| TASK DIRECTIONS |
Which lines in the rows below contain the word "leefgroep"? List each of them in full.
PROVIDED INFORMATION Start Marker
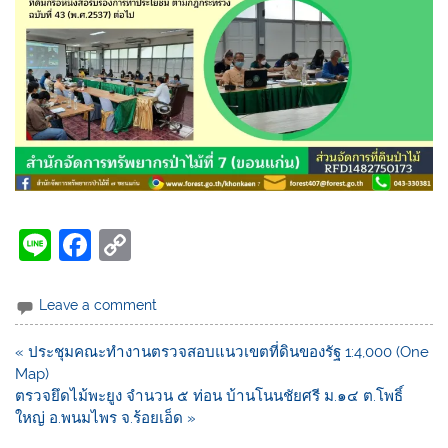
Li
F
C
n
a
o
e
c
p
Leave a comment
e
y
« ประชุมคณะทำงานตรวจสอบแนวเขตที่ดินของรัฐ 1:4,000 (One
b
Li
Map)
o
n
ตรวจยึดไม้พะยูง จำนวน ๕ ท่อน บ้านโนนชัยศรี ม.๑๔ ต.โพธิ์
ใหญ่ อ.พนมไพร จ.ร้อยเอ็ด »
o
k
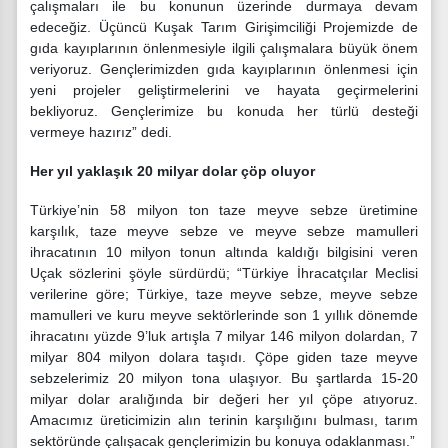
çalışmaları ile bu konunun üzerinde durmaya devam
edeceğiz. Üçüncü Kuşak Tarım Girişimciliği Projemizde de
gıda kayıplarının önlenmesiyle ilgili çalışmalara büyük önem
veriyoruz. Gençlerimizden gıda kayıplarının önlenmesi için
yeni projeler geliştirmelerini ve hayata geçirmelerini
bekliyoruz. Gençlerimize bu konuda her türlü desteği
vermeye hazırız” dedi.
Her yıl yaklaşık 20 milyar dolar çöp oluyor
Türkiye’nin 58 milyon ton taze meyve sebze üretimine
karşılık, taze meyve sebze ve meyve sebze mamulleri
ihracatının 10 milyon tonun altında kaldığı bilgisini veren
Uçak sözlerini şöyle sürdürdü; “
Türkiye İhracatçılar Meclisi
verilerine göre; Türkiye, taze meyve sebze, meyve sebze
mamulleri ve kuru meyve sektörlerinde son 1 yıllık dönemde
ihracatını yüzde 9’luk artışla 7 milyar 146 milyon dolardan, 7
milyar 804 milyon dolara taşıdı. Çöpe giden taze meyve
sebzelerimiz 20 milyon tona ulaşıyor. Bu şartlarda 15-20
milyar dolar aralığında bir değeri her yıl çöpe atıyoruz.
Amacımız üreticimizin alın terinin karşılığını bulması, tarım
sektöründe çalışacak gençlerimizin bu konuya odaklanması.”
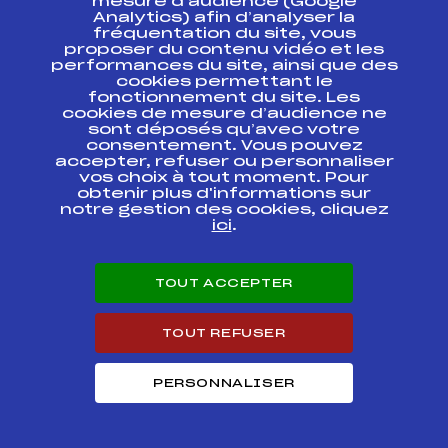
mesure d’audience (Google
Analytics) afin d’analyser la
fréquentation du site, vous
Résultats Nordique 2020
proposer du contenu vidéo et les
performances du site, ainsi que des
cookies permettant le
fonctionnement du site. Les
Codex
Course
Cat.
cookies de mesure d’audience ne
sont déposés qu’avec votre
consentement. Vous pouvez
MARATHON DE
FFS
FNAF0095.FFS
BESSANS
accepter, refuser ou personnaliser
vos choix à tout moment. Pour
obtenir plus d'informations sur
notre gestion des cookies, cliquez
ici
.
SUIVEZ
TOUT ACCEPTER
L'ACTU
TOUT REFUSER
PERSONNALISER
Abonnez-vous à notre newsletter
Recevez l’actualité de la FFS, des clubs et des Équipes
de France.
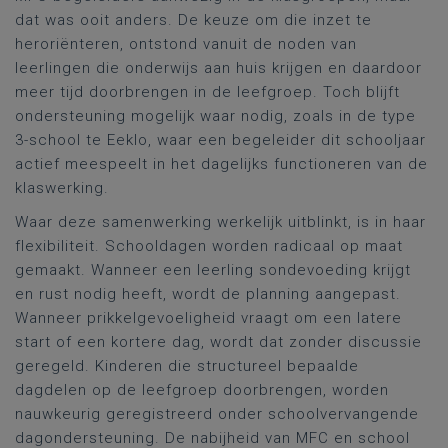
dat was ooit anders. De keuze om die inzet te
heroriënteren, ontstond vanuit de noden van
leerlingen die onderwijs aan huis krijgen en daardoor
meer tijd doorbrengen in de leefgroep. Toch blijft
ondersteuning mogelijk waar nodig, zoals in de type
3-school te Eeklo, waar een begeleider dit schooljaar
actief meespeelt in het dagelijks functioneren van de
klaswerking.
Waar deze samenwerking werkelijk uitblinkt, is in haar
flexibiliteit. Schooldagen worden radicaal op maat
gemaakt. Wanneer een leerling sondevoeding krijgt
en rust nodig heeft, wordt de planning aangepast.
Wanneer prikkelgevoeligheid vraagt om een latere
start of een kortere dag, wordt dat zonder discussie
geregeld. Kinderen die structureel bepaalde
dagdelen op de leefgroep doorbrengen, worden
nauwkeurig geregistreerd onder schoolvervangende
dagondersteuning. De nabijheid van MFC en school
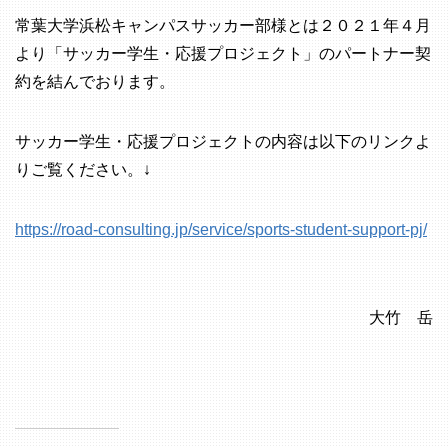
常葉大学浜松キャンパスサッカー部様とは２０２１年４月
より「サッカー学生・応援プロジェクト」のパートナー契
約を結んでおります。
サッカー学生・応援プロジェクトの内容は以下のリンクよ
りご覧ください。↓
https://road-consulting.jp/service/sports-student-support-pj/
大竹 岳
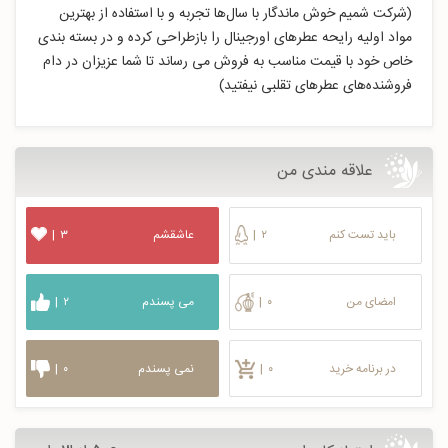
(شرکت شمیم خوش ماندگار با سال‌ها تجربه و با استفاده از بهترین
مواد اولیه رایحه عطرهای اورجینال را بازطراحی کرده و در بسته بندی
خاص خود با قیمت مناسب به فروش می رساند تا شما عزیزان در دام
فروشنده‌های عطرهای تقلبی نیفتید)
علاقه مندی من
باید تست کنم
۲
|
عاشقشم
۳
|
امضای من
۰
|
می پسندم
۲
|
در برنامه خرید
۰
|
نمی پسندم
۰
|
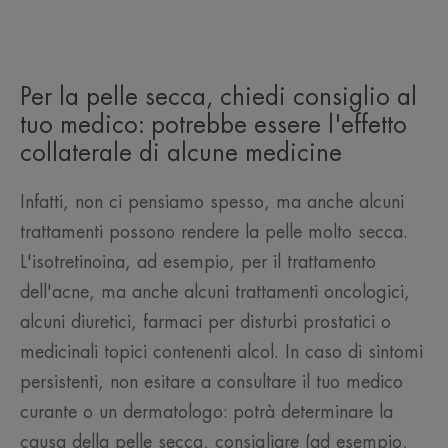
Per la pelle secca, chiedi consiglio al
tuo medico: potrebbe essere l'effetto
collaterale di alcune medicine
Infatti, non ci pensiamo spesso, ma anche alcuni
trattamenti possono rendere la pelle molto secca.
L'isotretinoina, ad esempio, per il trattamento
dell'acne, ma anche alcuni trattamenti oncologici,
alcuni diuretici, farmaci per disturbi prostatici o
medicinali topici contenenti alcol. In caso di sintomi
persistenti, non esitare a consultare il tuo medico
curante o un dermatologo: potrà determinare la
causa della pelle secca, consigliare (ad esempio,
PROVIDED INFORMATION End Marker
| RESPONSE TO THE EXERCISE |
meer tijd doorbrengen in de leefgroep. Toch blijft
dagdelen op de leefgroep doorbrengen, worden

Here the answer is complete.